Na, immerhin…

17.03.2008 16:44 - Statler & Waldorf by Statler

…sieht Brad DeLong die Situation von Bear Stearns auch so wie ich. Und, hurra, die Börse wohl auch:

Die JP-Morgan-Aktie ist mit einem Plus von mehr als acht Prozent das einzige Papier im Dow-Jones-30-Index, das ein ansehnliches Plus zu verzeichnen hat.

Und Megan McArdle hält die Rettungsaktion ebenfalls für angemessen:

Libertarians and liberals arguing against the Fed’s role in all this sound to me either ignorant or psychotic. The credit markets are already badly malfunctioning (yes, I was wrong). Bear Stearns is the counterparty to a huge number of transactions. Allowing it to fail would have been like throwing a hand grenade into a burning pool of gasoline; bankruptcy proceedings are time-consuming and uncertain. JP Morgan has the ability to assume their risks without any danger of going under themselves; that’s very good for the markets, and by extension, us.

Willem Buiter hätte den Laden lieber verstaatlicht.

Beim WSJ weist man nochmal darauf hin, daß die Fed bei Bear Stearns eigentlich nur das tat, wofür man sie gegründet hat:

The Fed was created in 1913 in part to be “lender of last resort” during crises such as the one now sweeping through the financial system. But it was equipped for an economy in which banks provided most credit. Now banks share that role with institutional investors, finance companies, asset-backed pools and securities dealers such as Bear Stearns.

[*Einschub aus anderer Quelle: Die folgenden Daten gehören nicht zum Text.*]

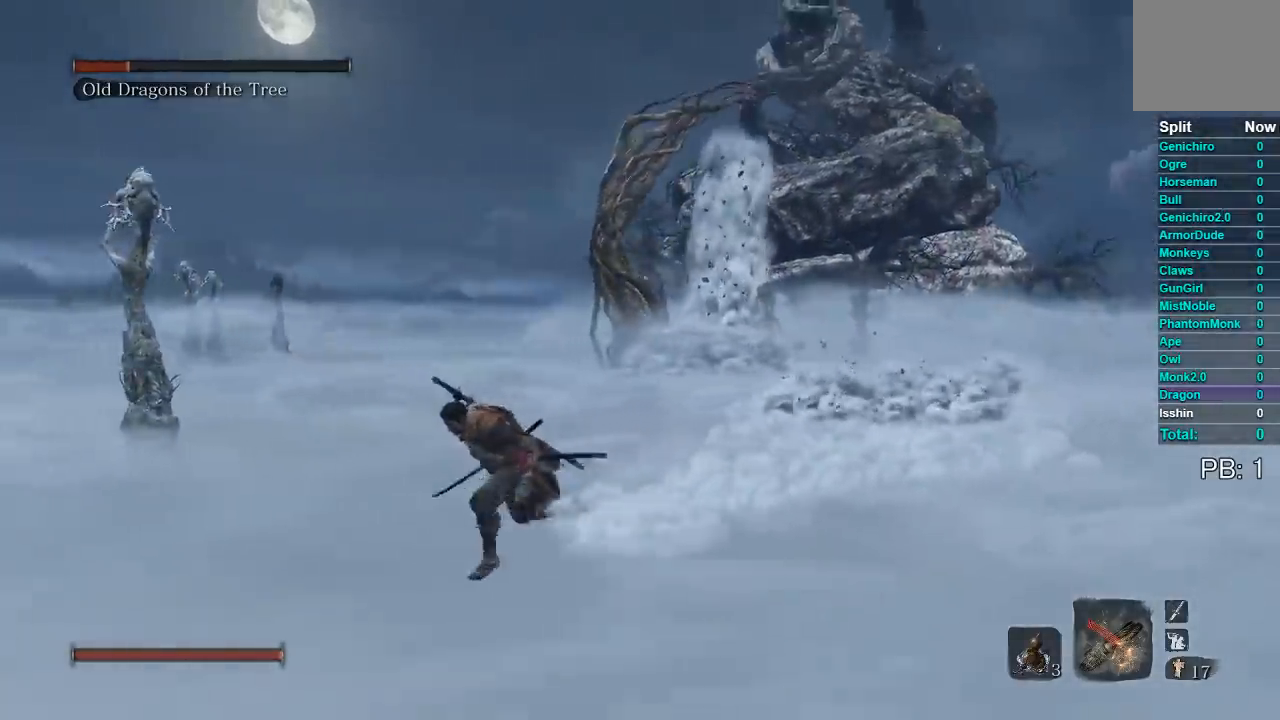
{"dt_ms": 500, "buttons": ["B"], "left_stick": "down-left", "right_stick": "center", "events": [[17, "right_stick", "down-right"], [250, "right_stick", "center"], [367, "right_stick", "right"], [500, "right_stick", "center"]]}
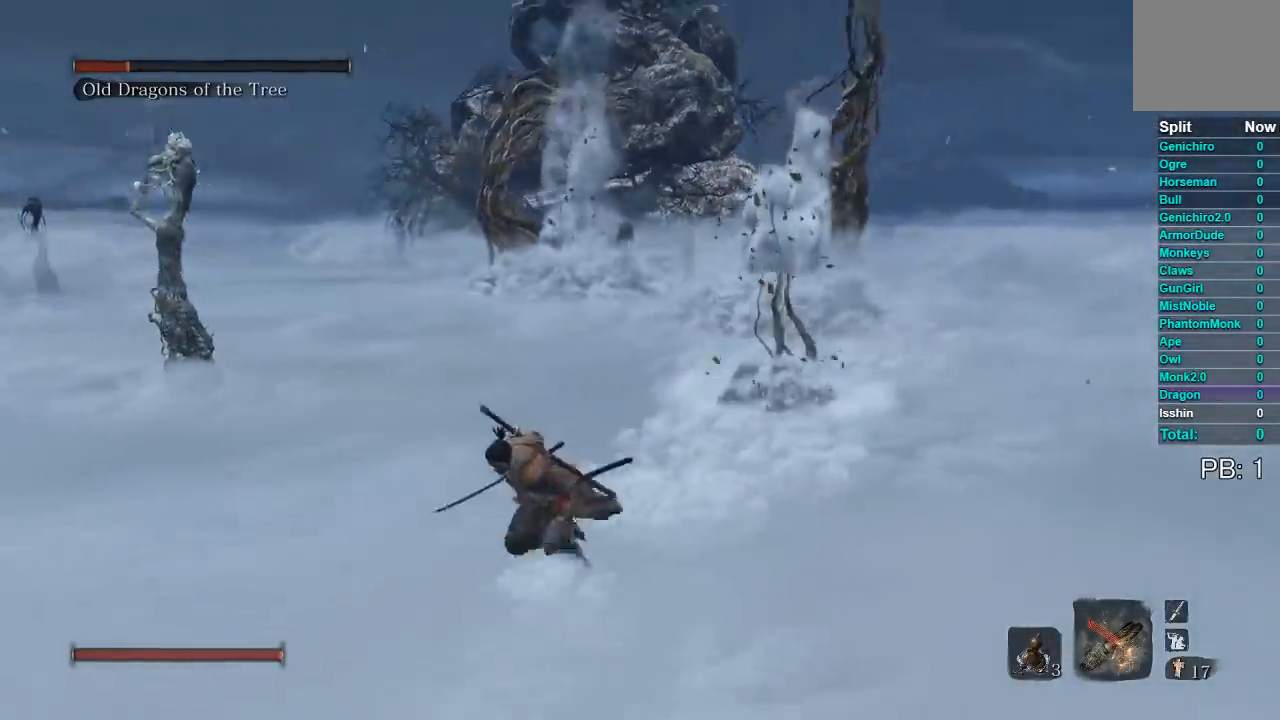
{"dt_ms": 500, "buttons": ["B"], "left_stick": "down-left", "right_stick": "center", "events": [[167, "right_stick", "right"], [367, "right_stick", "center"]]}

Außerdem sei der Bailout für Bear Stearns so gestaltet worden, daß moral hazard kein wirkliches Problem sei — denn die Eigentümer hätten beim vereinbarten Kaufpreis ja herzlich wenig davon:

The funding is structured so that the greater benefit is to those who lent money to Bear Stearns in the “repo” market for secured, overnight loans, not to Bear Stearns itself. Moreover, they note it’s unlikely any firm will consider the loss Bear Stearns’s shareholders are likely to sustain as an acceptable price for taking the same risks in hopes of a bailout.

Und zum Schluß noch ein Wort vom Economist an Apokalyptiker und Finanzmarkt-Racheengel:

A salient point in this case is whether the potential future threat of risk taking encouraged by Fed bailouts is likely to be more costly than Bear’s bankruptcy. Disagreements persist about the systemic importance of Bear, but there can be no question that the uncertainty over the question and the fragility of global financial markets forced the Fed to move; the alternative was too unpalatable. The notion of helping the careless rich with their self-generated problems may be unsavoury, but the financial crisis is not taking place in a bubble separate from economic activity generally. We should not cut off our nose to spite our face.

Eben. Wie dort unten schon geschrieben: Natürlich kollidiert es mit jedermanns Gerechtigkeitsempfinden, Ferrarifahrern ein Bailout zu geben. Aber ist Rechthaberei eine deutlich verschärfte Rezession wert? Doch wohl eher nicht.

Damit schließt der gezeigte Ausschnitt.